## WORK INSTRUCTIONS:
Could each entry below be printed again exactly as given?

DATA FOR REVIEW Start Marker

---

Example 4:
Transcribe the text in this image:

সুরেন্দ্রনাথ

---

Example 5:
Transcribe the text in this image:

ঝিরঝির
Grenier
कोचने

DATA FOR REVIEW End Marker

## TASK SOLUTION:
---

Example 4:
Transcribe the text in this image:

সুরেন্দ্রনাথ

---

Example 5:
Transcribe the text in this image:

ঝিরঝির
Grenier
कोचने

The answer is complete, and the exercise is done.